§ Job
Pick out every line in the records below that contains the word "time", and copy those lines.

(Source data)
************
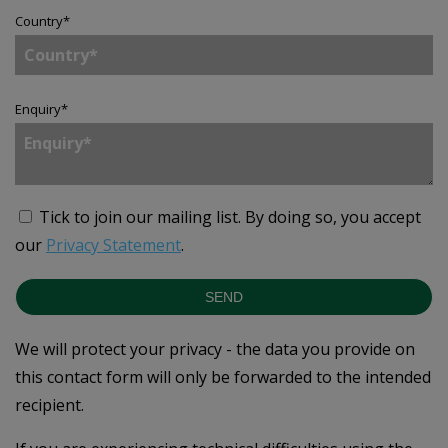
Country
*
Enquiry
*
Tick to join our mailing list.
By doing so, you accept
our
Privacy Statement
.
SEND
We will protect your privacy - the data you provide on
this contact form will only be forwarded to the intended
recipient.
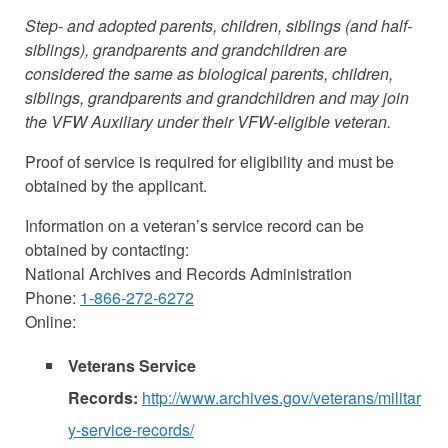
Step- and adopted parents, children, siblings (and half-
siblings), grandparents and grandchildren are
considered the same as biological parents, children,
siblings, grandparents and grandchildren and may join
the VFW Auxiliary under their VFW-eligible veteran.
Proof of service is required for eligibility and must be
obtained by the applicant.
Information on a veteran’s service record can be
obtained by contacting:
National Archives and Records Administration
Phone:
1-866-272-6272
Online:
Veterans Service
Records:
http://www.archives.gov/veterans/militar
y-service-records/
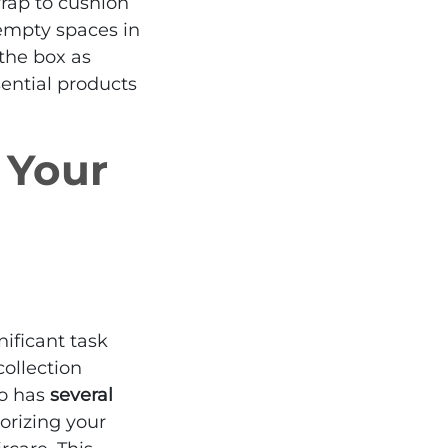
wrap to cushion
empty spaces in
 the box as
sential products
 Your
ificant task
 collection
so has
several
gorizing your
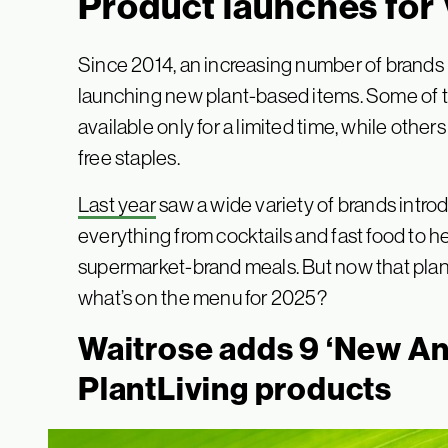
Product launches for
Since 2014, an increasing number of brands
launching new plant-based items. Some of th
available only for a limited time, while oth
free staples.
Last year
saw a wide variety of brands intr
everything from cocktails and fast food to h
supermarket-brand meals. But now that plant
what’s on the menu for 2025?
Waitrose adds 9 ‘New A
PlantLiving products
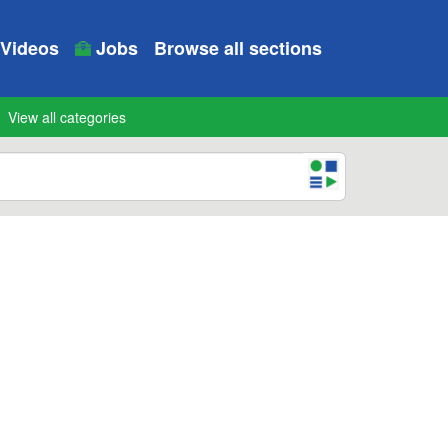
Videos
Jobs
Browse all sections
View all categories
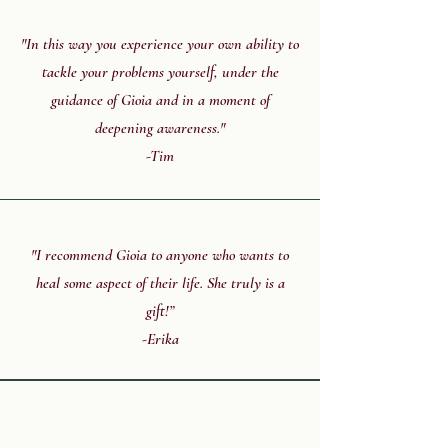
"In this way you experience your own ability to
tackle your problems yourself, under the
guidance of Gioia and in a moment of
deepening awareness."
-Tim
"I recommend Gioia to anyone who wants to
heal some aspect of their life. She truly is a
gift!”
-Erika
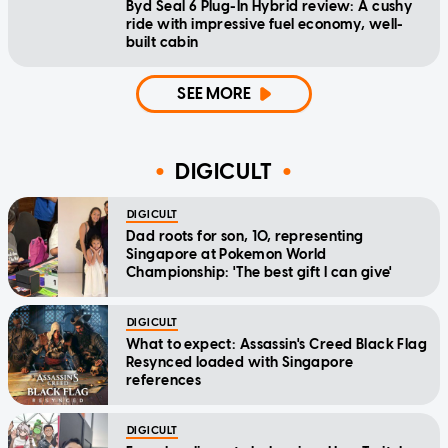
Byd Seal 6 Plug-In Hybrid review: A cushy
ride with impressive fuel economy, well-
built cabin
SEE MORE
DIGICULT
DIGICULT
Dad roots for son, 10, representing
Singapore at Pokemon World
Championship: 'The best gift I can give'
DIGICULT
What to expect: Assassin's Creed Black Flag
Resynced loaded with Singapore
references
DIGICULT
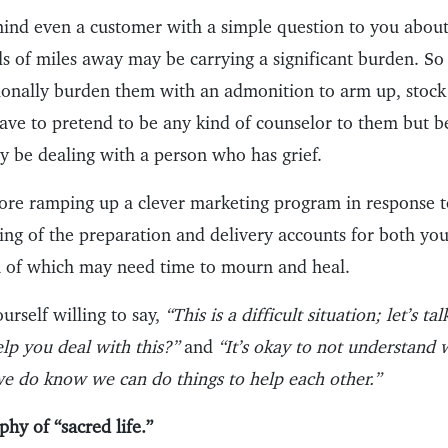
mind even a customer with a simple question to you about
s of miles away may be carrying a significant burden. So 
tionally burden them with an admonition to arm up, stoc
have to pretend to be any kind of counselor to them but b
y be dealing with a person who has grief.
ore ramping up a clever marketing program in response t
ing of the preparation and delivery accounts for both y
 of which may need time to mourn and heal.
urself willing to say,
“This is a difficult situation; let’s t
lp you deal with this?”
and
“It’s okay to not understand 
we do know we can do things to help each other.”
phy of “sacred life.”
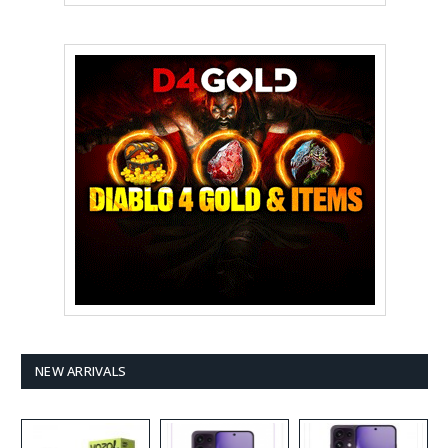
NEW ARRIVALS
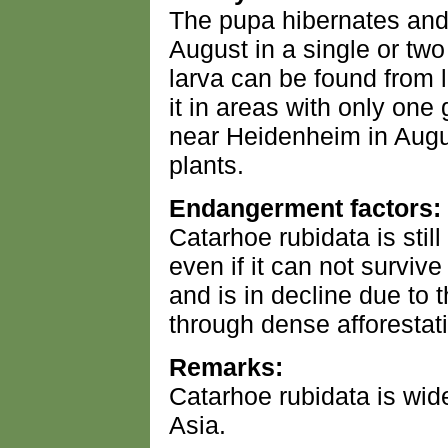
The pupa hibernates and
August in a single or tw
larva can be found from 
it in areas with only on
near Heidenheim in Augus
plants.
Endangerment factors:
Catarhoe rubidata is sti
even if it can not surviv
and is in decline due to 
through dense afforestat
Remarks:
Catarhoe rubidata is wi
Asia.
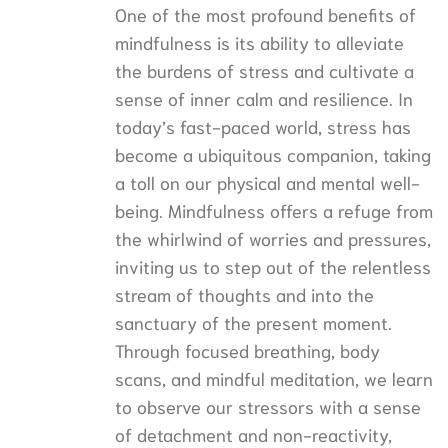
One of the most profound benefits of
mindfulness is its ability to alleviate
the burdens of stress and cultivate a
sense of inner calm and resilience. In
today’s fast-paced world, stress has
become a ubiquitous companion, taking
a toll on our physical and mental well-
being. Mindfulness offers a refuge from
the whirlwind of worries and pressures,
inviting us to step out of the relentless
stream of thoughts and into the
sanctuary of the present moment.
Through focused breathing, body
scans, and mindful meditation, we learn
to observe our stressors with a sense
of detachment and non-reactivity,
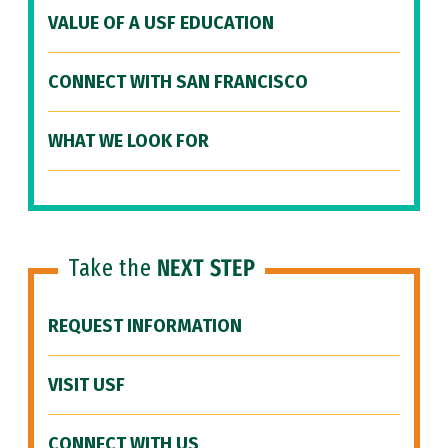
VALUE OF A USF EDUCATION
CONNECT WITH SAN FRANCISCO
WHAT WE LOOK FOR
Take the
NEXT STEP
REQUEST INFORMATION
VISIT USF
CONNECT WITH US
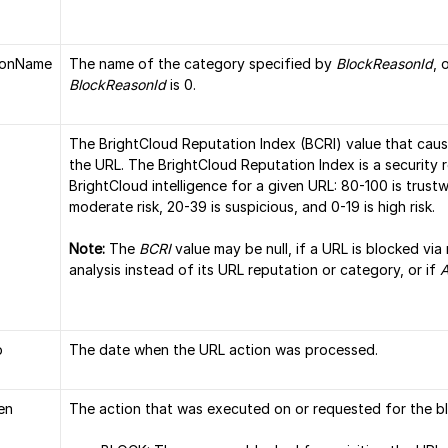
sonName
The name of the category specified by
BlockReasonId
, 
BlockReasonId
is 0.
The BrightCloud Reputation Index (BCRI) value that cau
the URL. The BrightCloud Reputation Index is a security 
BrightCloud intelligence for a given URL: 80-100 is trustw
moderate risk, 20-39 is suspicious, and 0-19 is high risk.
Note:
The
BCRI
value may be null, if a URL is blocked vi
analysis instead of its URL reputation or category, or if
A
p
The date when the URL action was processed.
en
The action that was executed on or requested for the bl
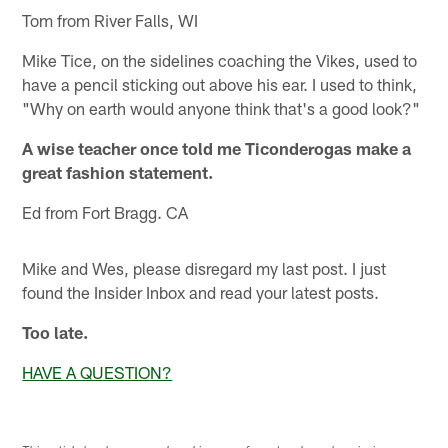
Tom from River Falls, WI
Mike Tice, on the sidelines coaching the Vikes, used to
have a pencil sticking out above his ear. I used to think,
"Why on earth would anyone think that's a good look?"
A wise teacher once told me Ticonderogas make a
great fashion statement.
Ed from Fort Bragg. CA
Mike and Wes, please disregard my last post. I just
found the Insider Inbox and read your latest posts.
Too late.
HAVE A QUESTION?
************
§ Reply
available only for a limited time, while oth
 of which may need time to mourn and heal.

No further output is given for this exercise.